# Shrimp!



## Bettajungle (Feb 3, 2016)

So I have 6 cherry shrimp in a tank by themselves. Got them about a month ago and one is pregnant! I'm so excited! They get fed 3 times a week otherwise they just forage on what is on the bottom of the tank. Do you think shrimp will eat shrimp pellets? I'm always looking for new things to give them. So far is just algae wafers and zucchini or cucumber.


----------



## VillagerSparky (Dec 1, 2015)

If they are anything like Amanos, they'll eat anything.


----------



## Bettajungle (Feb 3, 2016)

Just thought of a new movie title. Night of the cannibalistic shrimp. Lol


----------



## VillagerSparky (Dec 1, 2015)

Lol. Luckily, Shrimp such as RCS don't eat other shrimp, or fish unless they are already dead, but I know my Amano's love cooked and skinned peas, they often end up fighting over a bit when there are other bits oif pea in the tank.

EDIT: Do you have java moss? I have heard that RCS babies love java moss and will happily munch on the little tiny things that grow on it.


----------



## Aqua Aurora (Oct 4, 2013)

DATASET CONTENT:
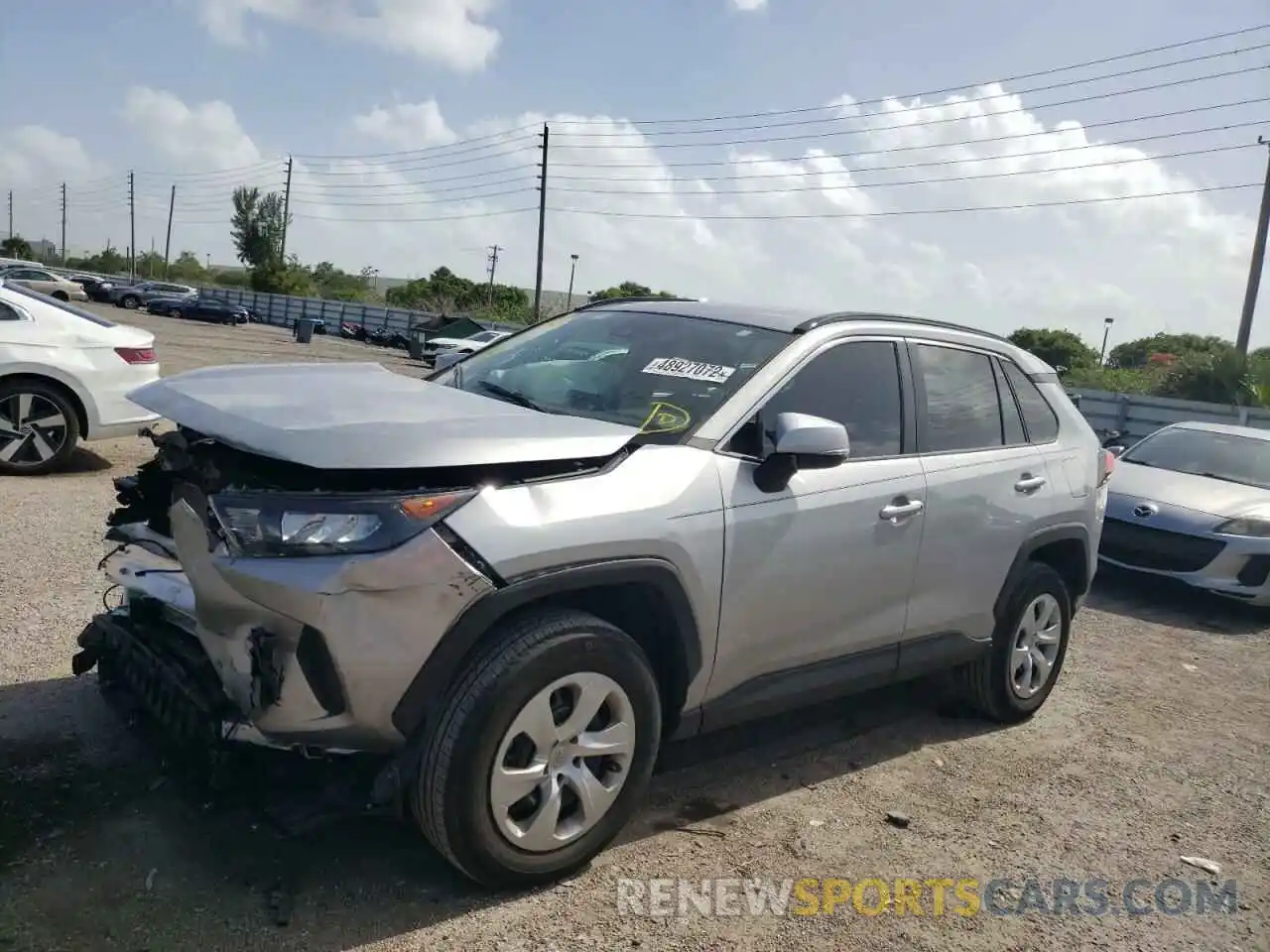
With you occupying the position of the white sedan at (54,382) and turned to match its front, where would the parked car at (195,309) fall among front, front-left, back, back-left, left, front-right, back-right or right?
right

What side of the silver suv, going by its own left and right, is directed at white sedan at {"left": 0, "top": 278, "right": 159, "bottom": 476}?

EXERCISE REQUIREMENTS:
1. In the shrimp forum thread, what does VillagerSparky say the Amano shrimp love to eat?
2. Continue the shrimp forum thread from the point where it stops.

ANSWER SET:
1. Cooked and skinned peas.

2.
Mine eat betta pellets, or any fish food I give them. I also feed blanched cucumber and algae wafer crumbs (they are small so they don't need much). They go absolutely nuts for the repashy gel foods-I use soilent green (herbivore) and meat pie (carnivore), they are on top of those within 30 seconds of 'em hitting the substrate. Sadly I have a harder time getting my fish to eat these gels as most are not bottom feeders and this stuff just.. sinks....
I have shrimp specific pellet/food but I never remember to give it to them since they eat the foods I get for the other fish just toss some of it in for the shrimp when feeding fish..


----------



## Bettajungle (Feb 3, 2016)

@villagersparky No. I don't have any java moss. I've been searching out moss that will grow as carpet. And I don't really like the way java moss looks. I've looked at star moss and really like it. I'll keep looking though. There are other plants in the tank and some hiding places for them as well. 

UPDATE! I have TWO females that are pregnant! Gah! I feel like a new mom already! Lol I've tried peas and they just went to waste and I pulled them out during my water change. 

@aqua aurora, you must have read my mind, I just started a batch of soilent green! That'll be their dinner tonight! Thanks everyone for the suggestions!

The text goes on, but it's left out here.